Svetlana
Elle était bien connue et appréciée dans tout le village.
Du haut de ses 18 ans, Svetlana avait du caractère.
Rentrée de l’école, elle passait souvent faire des ménages
chez des femmes malades ou des veuves de guerre.
Elle connaissait chaque rue, chaque ruelle, chaque coin
là-bas tout le monde s’appelait par son prénom.
Elle rendait mille services et se levait tôt matin
pour aider sa mère et ses « petits démons »…
Son père comme tous les autres était parti au combat.
Ils avaient décidé de reprendre la grand-mère chez eux.
Svetlana l’appréciait beaucoup : elle l’appelait « Mamouschka ».
Tous les soirs elle lui lavait les pieds et coiffait ses cheveux.
Tous vivaient comme ils le pouvaient en ces temps de conflit.
Ils étaient souvent réveillés la nuit par des tirs de mortier
qui rameutaient toute la marmaille dans le grand lit
en haut duquel trônait un crucifix et même un bénitier.
Svetlana dès qu’elle le pouvait partait aider les soignants
A l’hôpital de campagne où arrivaient les blessés.
Elle faisait classe à l’école le reste du temps
aux plus petits dont il fallait aussi s’occuper.
En famille, ils avaient choisi de bannir la télévision
pour ne plus voir les horreurs des bombes et leurs atrocités.
Souvent le soir plusieurs familles rejoignaient leur maison
et ça parlait du pays, du temps passé, en buvant du thé.
Un beau jour, un reporter de guerre du nom d’Emilio
est venu frapper à leur porte pour les interviewer.
Il ne parlait qu’anglais. Il était originaire du Lazio.
Après les présentations, ils se mirent à raconter.
Svetlana servait d’interprète et fidèlement lui rapportait
leur vie quotidienne, leurs préoccupations, leurs soucis.

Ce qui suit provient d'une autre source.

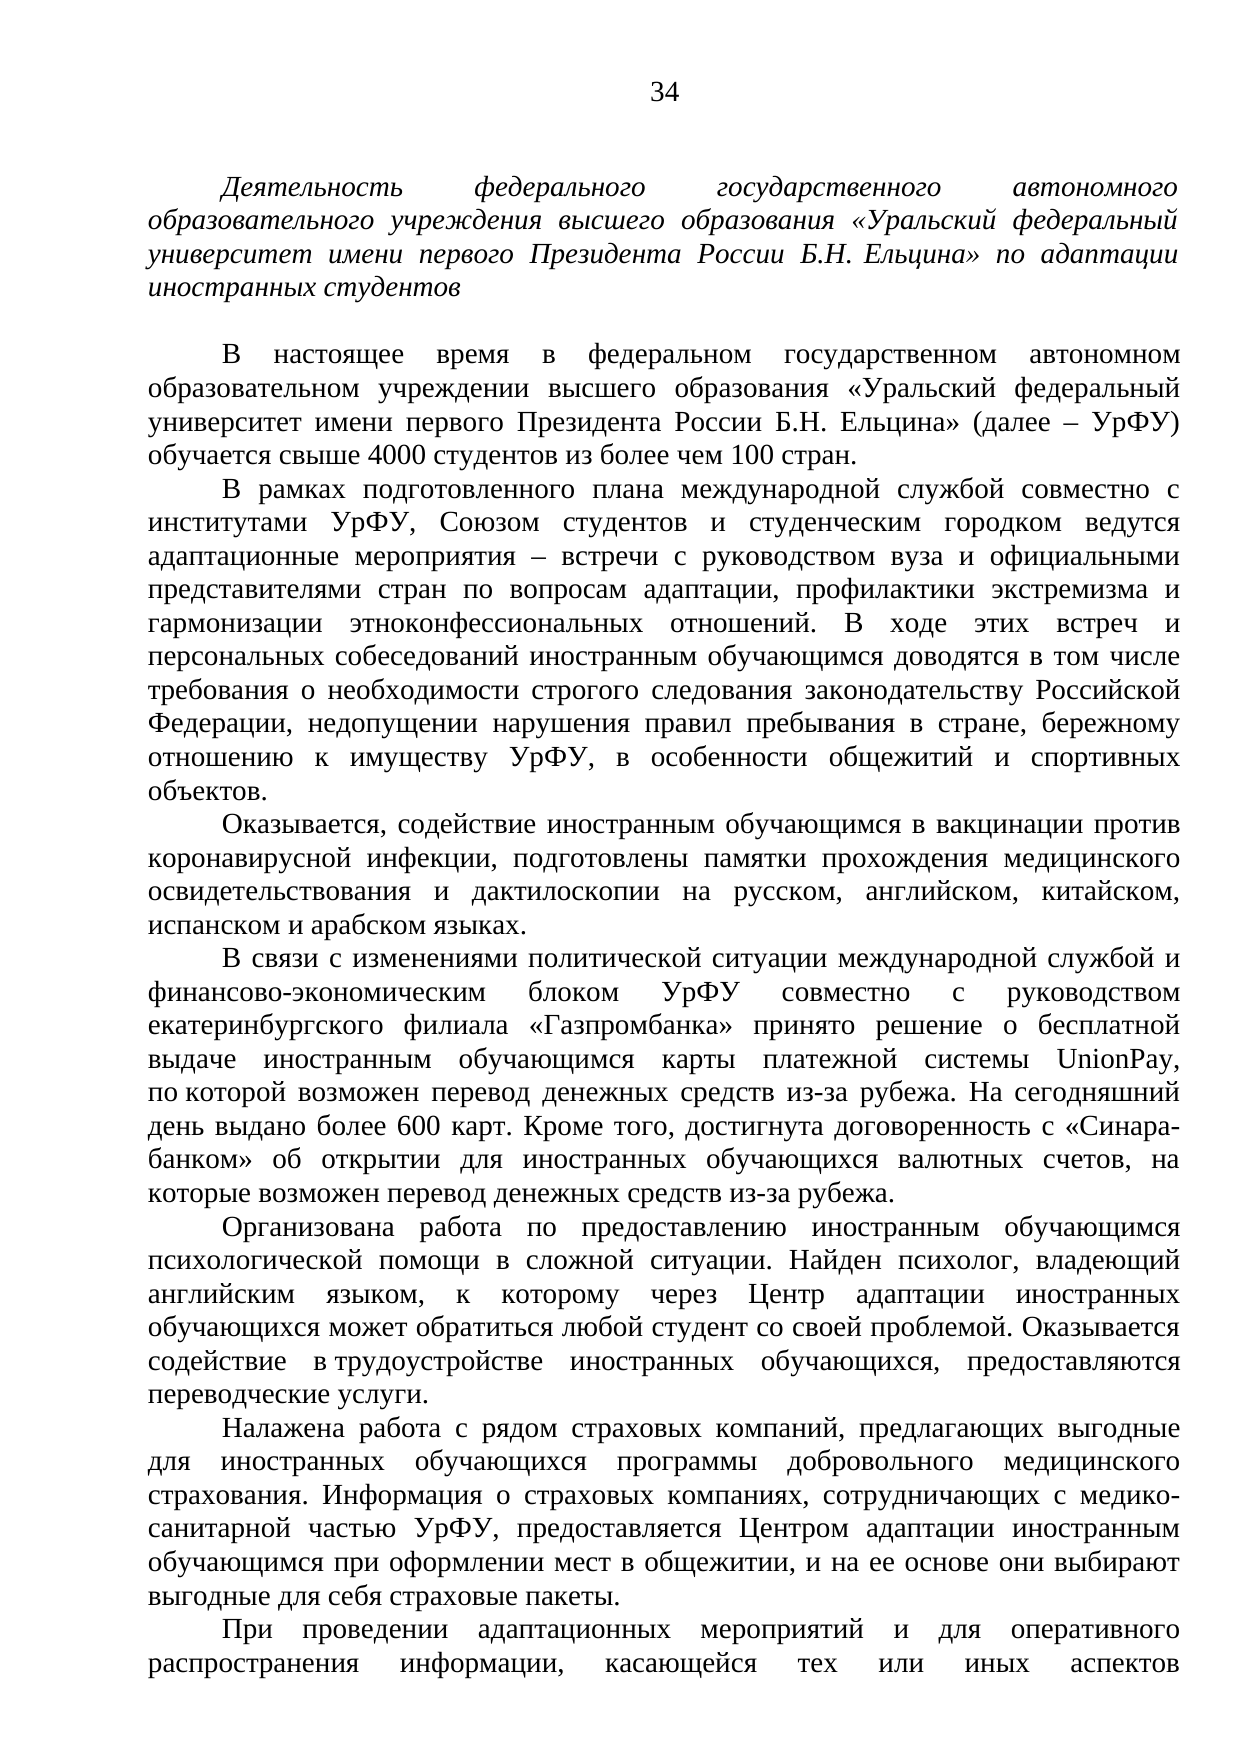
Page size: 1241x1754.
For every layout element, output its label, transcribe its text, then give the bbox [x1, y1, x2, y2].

text При проведении адаптационных мероприятий и для оперативного распространения информации, касающейся тех или иных аспектов [148, 1611, 1181, 1678]
text Налажена работа с рядом страховых компаний, предлагающих выгодные для иностранных обучающихся программы добровольного медицинского страхования. Информация о страховых компаниях, сотрудничающих с медико-санитарной частью УрФУ, предоставляется Центром адаптации иностранным обучающимся при оформлении мест в общежитии, и на ее основе они выбирают выгодные для себя страховые пакеты. [148, 1410, 1181, 1611]
text Организована работа по предоставлению иностранным обучающимся психологической помощи в сложной ситуации. Найден психолог, владеющий английским языком, к которому через Центр адаптации иностранных обучающихся может обратиться любой студент со своей проблемой. Оказывается содействие в трудоустройстве иностранных обучающихся, предоставляются переводческие услуги. [148, 1209, 1181, 1410]
text Деятельность федерального государственного автономного образовательного учреждения высшего образования «Уральский федеральный университет имени первого Президента России Б.Н. Ельцина» по адаптации иностранных студентов [148, 169, 1181, 303]
text В рамках подготовленного плана международной службой совместно с институтами УрФУ, Союзом студентов и студенческим городком ведутся адаптационные мероприятия – встречи с руководством вуза и официальными представителями стран по вопросам адаптации, профилактики экстремизма и гармонизации этноконфессиональных отношений. В ходе этих встреч и персональных собеседований иностранным обучающимся доводятся в том числе требования о необходимости строгого следования законодательству Российской Федерации, недопущении нарушения правил пребывания в стране, бережному отношению к имуществу УрФУ, в особенности общежитий и спортивных объектов. [148, 471, 1181, 806]
text В связи с изменениями политической ситуации международной службой и финансово-экономическим блоком УрФУ совместно с руководством екатеринбургского филиала «Газпромбанка» принято решение о бесплатной выдаче иностранным обучающимся карты платежной системы UnionPay, по которой возможен перевод денежных средств из-за рубежа. На сегодняшний день выдано более 600 карт. Кроме того, достигнута договоренность с «Синара-банком» об открытии для иностранных обучающихся валютных счетов, на которые возможен перевод денежных средств из-за рубежа. [148, 940, 1181, 1209]
text Оказывается, содействие иностранным обучающимся в вакцинации против коронавирусной инфекции, подготовлены памятки прохождения медицинского освидетельствования и дактилоскопии на русском, английском, китайском, испанском и арабском языках. [148, 806, 1181, 940]
text В настоящее время в федеральном государственном автономном образовательном учреждении высшего образования «Уральский федеральный университет имени первого Президента России Б.Н. Ельцина» (далее – УрФУ) обучается свыше 4000 студентов из более чем 100 стран. [148, 337, 1181, 471]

Il voulait tout savoir et quel était leur plus cher souhait.
Entre les prises, on a mangé une grosse soupe de salsifis.
Sur le haut du buffet, à côté d’une photo en noir et blanc
De son frère, pour sa bravoure au combat distingué,
Une médaille garnit une soucoupe en émail blanc
Avec, à côté, une clochette fanée de muguet.
« On n’a plus de nouvelles », dit-elle à mi-voix.
« On est fier de lui. Pour nous, il est toujours là. »
Puis d’un geste lent, elle prit la médaille en croix
Et la mit dans la main d’Emilio qu’elle referma.
Très heureux de la rencontre, au terme de ces entretiens,
le reporter et son photographe remercièrent pour l’accueil.
Après avoir profité d’une douche qui fait tant de bien
Emilio s’en alla heureux avec une petite larme à l’œil.
Le soir tombait. Il faisait froid. Svetlana restait pensive.
Elle avait apprécié par cette visite impromptue.
Cet homme avait chassé d’un coup son humeur dépressive.
Son cœur battait plus fort : elle était très très émue.
Soudain le bruit sec d’une rafale fendit l’air du soir
Et la tira de sa torpeur. Elle repensa à son horoscope.
Le photographe envoya son message de désespoir :
« Coup de feu. Stop. Emilio touché. Stop. S.O.S. Stop. »
Le message fut vite intercepté, le blessé vite transporté.
Sur son lit étendu, Emilio ne pensait plus qu’à elle.
Dès qu’elle eut franchi la porte de la salle d’à côté,
Elle le reconnut. Son cœur se mit à battre de plus belle.
Elle s’approcha de lui et découvrit sa vilaine éraflure.
Il n’avait pas l’air trop mal, mais il accusait le coup.
Elle remonta le drap, caressa sa noire chevelure.
C’est alors qu’elle reconnut la médaille à son cou.